**Фрагмент текста**
........
Нас удивляло, что она не вспоминает о Сальвадоре. Ведь мы всё сильнее скучали без него — с тех пор, как брат уехал, дом опустел. Сальвадор часто писал нам, и в письмах явственно ощущались его любовь и нежность, хотя, конечно, мадридская жизнь и круг друзей, о каких можно было только мечтать, заглушали его тоску по дому. Странно, что и он ни в одном из писем ни разу не вспомнил о бабушке, хотя мы в подробностях описывали ему домашние новости.

Вечерами бабушка и Лусия вместе молились у ниши, где за лампадой — как они заботились, чтоб этот огонек не погас! — окутанная трепетным теплым светом стояла деревянная статуя Христа старинной работы. Я уже говорила, что вырезал ее один из наших прапрадедов, замечательный скульптор. Освятил же сам епископ, и две старушки часами молились перед ней, свято веруя в спасение души. Лампу они не зажигали, светила только лампада. Комната тонула в полумраке, а тишину нарушало лишь еле слышное постукивание четок — привычно скользили они в морщинистых руках, а губы шептали молитву. Мы приоткрывали дверь, видели два силуэта и тихонько уходили, чтоб не мешать. Как удивителен был контраст между полутемной спальней бабушки и остальным домом, залитым солнечным светом! Казалось, в ее комнате время остановилось, и ни Лусия, ни бабушка этого не заметили, так им было хорошо друг с другом. После молитвы, не зажигая лампы, старушки усаживались за стол и доставали коробку с мармеладом. Их тени скользили по стенам, беспокойно подрагивая в свете лампады, а бабушка и Лусия погружались в милое их сердцу прошлое, вспоминая холода ушедших зим и зелень невозвратных весен.
........
**Исходные данные**
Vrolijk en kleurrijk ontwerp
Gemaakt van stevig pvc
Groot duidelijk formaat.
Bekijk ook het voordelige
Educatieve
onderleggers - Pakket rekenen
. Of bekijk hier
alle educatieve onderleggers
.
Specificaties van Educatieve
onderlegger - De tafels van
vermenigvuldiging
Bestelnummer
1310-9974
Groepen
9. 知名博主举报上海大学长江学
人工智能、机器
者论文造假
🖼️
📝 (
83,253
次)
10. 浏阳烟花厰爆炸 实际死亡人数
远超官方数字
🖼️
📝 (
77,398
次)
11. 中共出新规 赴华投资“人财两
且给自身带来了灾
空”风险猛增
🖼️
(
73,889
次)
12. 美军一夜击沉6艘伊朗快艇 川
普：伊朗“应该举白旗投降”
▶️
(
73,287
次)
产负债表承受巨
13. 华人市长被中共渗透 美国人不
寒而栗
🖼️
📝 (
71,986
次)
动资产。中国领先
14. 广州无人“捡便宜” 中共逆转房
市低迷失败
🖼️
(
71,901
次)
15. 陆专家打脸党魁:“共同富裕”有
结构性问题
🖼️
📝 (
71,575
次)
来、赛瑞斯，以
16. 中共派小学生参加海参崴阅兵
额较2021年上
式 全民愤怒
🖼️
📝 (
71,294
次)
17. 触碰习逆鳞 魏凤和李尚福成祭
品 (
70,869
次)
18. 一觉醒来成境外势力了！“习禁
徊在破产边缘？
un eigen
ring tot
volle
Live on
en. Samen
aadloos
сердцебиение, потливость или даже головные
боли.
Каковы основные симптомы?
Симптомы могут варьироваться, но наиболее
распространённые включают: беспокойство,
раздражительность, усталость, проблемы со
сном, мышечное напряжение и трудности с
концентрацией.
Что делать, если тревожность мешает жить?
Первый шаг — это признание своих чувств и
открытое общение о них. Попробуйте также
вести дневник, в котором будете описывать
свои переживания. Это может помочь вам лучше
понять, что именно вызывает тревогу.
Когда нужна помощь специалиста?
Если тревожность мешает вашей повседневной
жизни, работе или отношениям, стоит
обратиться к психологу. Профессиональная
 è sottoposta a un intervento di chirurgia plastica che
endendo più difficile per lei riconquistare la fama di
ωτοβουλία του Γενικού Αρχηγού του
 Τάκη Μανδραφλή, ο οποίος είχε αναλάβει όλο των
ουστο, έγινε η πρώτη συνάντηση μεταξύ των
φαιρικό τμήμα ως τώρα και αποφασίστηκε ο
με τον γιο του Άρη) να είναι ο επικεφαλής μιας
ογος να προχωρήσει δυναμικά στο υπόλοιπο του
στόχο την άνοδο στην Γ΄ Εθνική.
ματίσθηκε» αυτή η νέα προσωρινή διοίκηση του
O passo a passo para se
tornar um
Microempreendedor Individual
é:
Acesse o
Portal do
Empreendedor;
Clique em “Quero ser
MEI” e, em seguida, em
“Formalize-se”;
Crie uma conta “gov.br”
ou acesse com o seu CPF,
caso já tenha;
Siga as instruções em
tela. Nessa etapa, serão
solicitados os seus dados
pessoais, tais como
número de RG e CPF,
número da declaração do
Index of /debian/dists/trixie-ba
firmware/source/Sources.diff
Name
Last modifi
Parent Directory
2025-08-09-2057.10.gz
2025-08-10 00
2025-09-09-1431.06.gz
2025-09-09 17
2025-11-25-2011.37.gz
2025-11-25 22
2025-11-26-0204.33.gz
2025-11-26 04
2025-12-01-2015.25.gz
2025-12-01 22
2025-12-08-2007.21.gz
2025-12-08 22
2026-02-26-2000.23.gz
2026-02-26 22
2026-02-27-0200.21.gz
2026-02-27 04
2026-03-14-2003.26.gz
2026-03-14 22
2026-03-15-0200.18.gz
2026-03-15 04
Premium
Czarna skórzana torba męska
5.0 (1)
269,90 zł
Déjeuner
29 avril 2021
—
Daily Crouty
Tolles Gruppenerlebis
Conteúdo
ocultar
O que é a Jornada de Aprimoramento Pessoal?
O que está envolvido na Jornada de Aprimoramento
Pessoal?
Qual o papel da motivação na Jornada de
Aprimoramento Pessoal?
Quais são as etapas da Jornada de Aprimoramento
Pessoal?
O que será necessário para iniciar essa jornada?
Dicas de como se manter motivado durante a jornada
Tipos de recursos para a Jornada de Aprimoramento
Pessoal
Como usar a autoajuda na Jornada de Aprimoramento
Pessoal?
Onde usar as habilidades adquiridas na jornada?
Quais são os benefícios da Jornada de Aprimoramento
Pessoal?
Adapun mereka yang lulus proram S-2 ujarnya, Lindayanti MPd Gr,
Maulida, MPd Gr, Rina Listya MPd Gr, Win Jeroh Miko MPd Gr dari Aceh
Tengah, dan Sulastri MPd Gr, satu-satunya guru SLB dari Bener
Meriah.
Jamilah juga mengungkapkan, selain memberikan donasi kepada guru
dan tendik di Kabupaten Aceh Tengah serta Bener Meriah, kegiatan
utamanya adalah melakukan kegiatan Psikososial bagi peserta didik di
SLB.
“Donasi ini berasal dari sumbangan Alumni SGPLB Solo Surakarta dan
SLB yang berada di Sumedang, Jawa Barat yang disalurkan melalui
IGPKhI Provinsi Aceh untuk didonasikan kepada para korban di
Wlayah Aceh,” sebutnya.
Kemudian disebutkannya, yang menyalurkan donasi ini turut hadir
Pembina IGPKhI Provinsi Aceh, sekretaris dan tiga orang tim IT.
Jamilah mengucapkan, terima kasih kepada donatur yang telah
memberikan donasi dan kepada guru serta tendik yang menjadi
........
**Условие задачи**
Перепишите фрагмент целиком, от слов «Нас удивляло, что» вниз до слов «ему домашние новости.», заменив «мадридская жизнь» на «столичная жизнь».

**Место для ответа**
Нас удивляло, что она не вспоминает о Сальвадоре. Ведь мы всё сильнее скучали без него — с тех пор, как брат уехал, дом опустел. Сальвадор часто писал нам, и в письмах явственно ощущались его любовь и нежность, хотя, конечно, столичная жизнь и круг друзей, о каких можно было только мечтать, заглушали его тоску по дому. Странно, что и он ни в одном из писем ни разу не вспомнил о бабушке, хотя мы в подробностях описывали ему домашние новости.